第二次世界大戦の果てた日。
宿の主人の「朝食をつけよう」という言葉の意味したものは、トマトとチーズを挟んだホットサンドイッチとグラスになみなみと注がれた紅茶であった。
ここから直接ボロブドゥールへ行くバスはないので、ひとまずジョグジャに戻る必要があると聞いた。ソロ通りを通る大きなバスに手を挙げて乗り込んだ。ジョグジャの南にあるバスターミナルに着いた。
行き先別にミニバスが並んでいて便利だ。ボロブドゥール行きのバスの一番後ろの席に陣取った。荷物を後ろの隙間に置けるし、物取りなどがあったとしても横だけ注意しておけばよいからだ。出発を待っていると、水やジュースの物売りに混じって、どうもエロ本らしきものを新聞紙の陰に隠すように見せるやつがいる。彼としては僕の注意をひいて売りたいのだろうが、表紙を見ただけでげんなりするような色褪せたイラストが描かれた小冊子だった。やはりイスラムのお国柄だろうか。
宿をで「ジョグジャからボロブドゥールまでは1000ルピア」と聞いていたので、お札を一枚渡すと「1500だ」と車掌に告げられた。「え?」と疑うと、「公共バスだったら1000だ」と言われた。
そこであと500渡したら、今度は「2500だよ」と言ってくる。「ほんまに?」とか言ってたら、なんだか車掌は離れて行ってしまった。
車内の様子を見ていると、どうも皆さん近距離の移動にミニバスを利用していて、それぞれ数百ルピアづつ距離に応じて支払っているようだった。
こういう情報は非対称的だからよくイマイチつかめない。地元の人はもちろん誰しも料金体系を知った上で使っているから誰も気に留めないのだろうか。まあ、いいや。
ジョグジャのターミナルに着くと、さっそく名刺のような宿の紹介のカードを持った客引きが来る。
「ロータスゲストハウス」「1万。朝食、お茶付き。ベチャで送るよ」
1万はちょっと高いし、それに朝食もいらない。
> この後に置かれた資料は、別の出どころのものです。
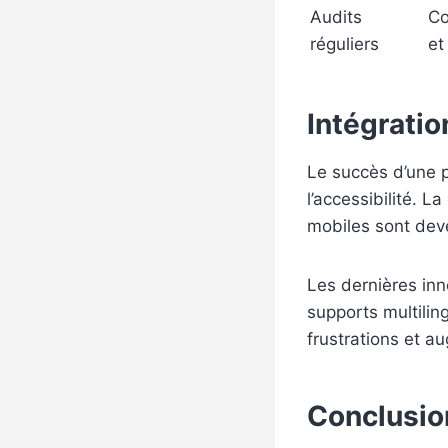
Audits
Co
réguliers
et
Intégratio
Le succès d’une p
l’accessibilité. L
mobiles sont dev
Les dernières inn
supports multilin
frustrations et au
Conclusion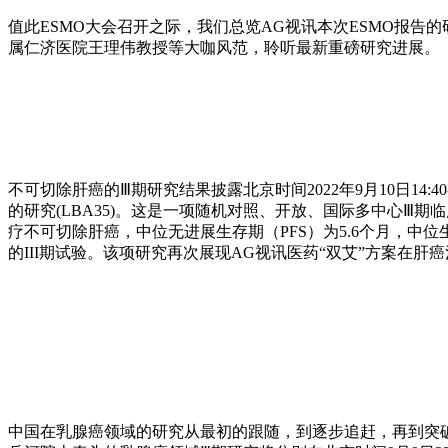
值此ESMO大会召开之际，我们总览AG视讯本次ESMO报
属仁济医院王理伟教授等大咖风范，聆听最新重磅研究进展。
不可切除肝癌的Ⅲ期研究结果披露北京时间2022年9月10日14
的研究(LBA35)。这是一项随机对照、开放、国际多中心Ⅲ
疗不可切除肝癌，中位无进展生存期（PFS）为5.6个月，中位
的III期试验。该项研究再次展现AG视讯医药“双艾”方案在
中国在乳腺癌领域的研究从最初的跟随，到逐步追赶，再到突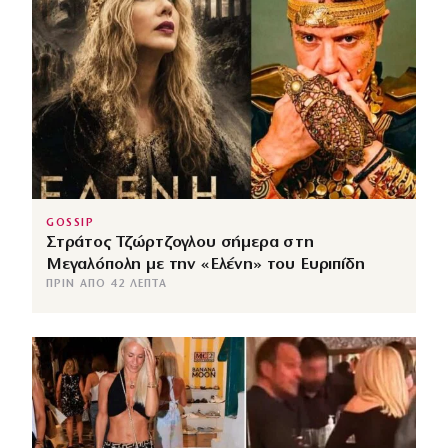
GOSSIP
Στράτος Τζώρτζογλου σήμερα στη
Μεγαλόπολη με την «Ελένη» του Ευριπίδη
ΠΡΙΝ ΑΠΌ 42 ΛΕΠΤΆ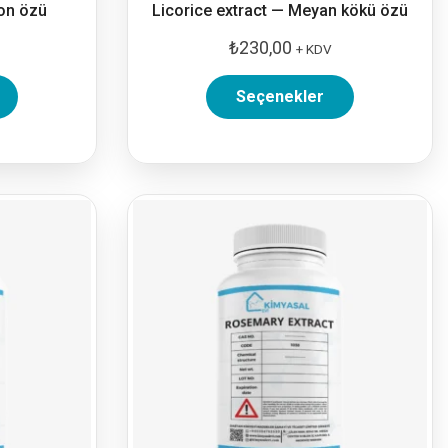
on özü
Licorice extract — Meyan kökü özü
₺
230,00
+ KDV
Seçenekler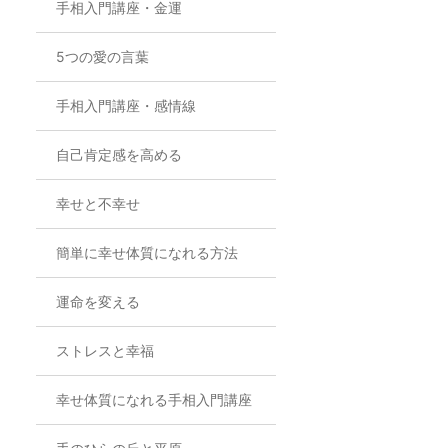
手相入門講座・金運
5つの愛の言葉
手相入門講座・感情線
自己肯定感を高める
幸せと不幸せ
簡単に幸せ体質になれる方法
運命を変える
ストレスと幸福
幸せ体質になれる手相入門講座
とりあえずターミナル横の道を歩くといくつかロスメンがあるらしいので、歩き始めた。ロータスゲストハウスの人はかなりしつこくて、「そっちの宿は遠い」などとさかんに気を引こうとする。けれどそれはこっちの問題だよ。
適当に左右を見回しながら歩くと、それほどの距離を行くまでもなくT字路に突き当たった。そこの角にボロブドゥールロスメンという宿を見つけた。シングルで7500。悪くない。部屋も、建物の造りも安宿っぽいせせこましさがなくてよい。ロビーの部分は吹き抜けになっていて、そこの家族の居間と共有されているようだった。
メインディッシュのボロブドゥール遺跡は明日丸一日使うことにして、今日のところはムンドゥッ寺院まで出かけようと思った。3キロほどなら歩けるだろうと踏んだが、真昼で暑いので結局ターミナルからミニバスに乗った。大きな荷物のおばちゃんが数人と、制服姿の女子高生が乗っていた。
「ムンドゥッ」と言って降ろされたそこには、遺跡のようなものは視界に入らない。うろうろしていると、「ボロブドゥール12キロ」という標識に出くわした。おいおい。
逆方向に走るミニバスの助手席に乗り込んだ。直角に白煙をなびかせる火山が、ヤシの森の彼方に見えた。空間には光の粒がぎゅっと詰まっていた。
「ここで曲がるから降りてくれ。遺跡は1キロ先だよ」ということを運転手のジェスチャーやら、なんとか英語のできる人やらを交えて理解した。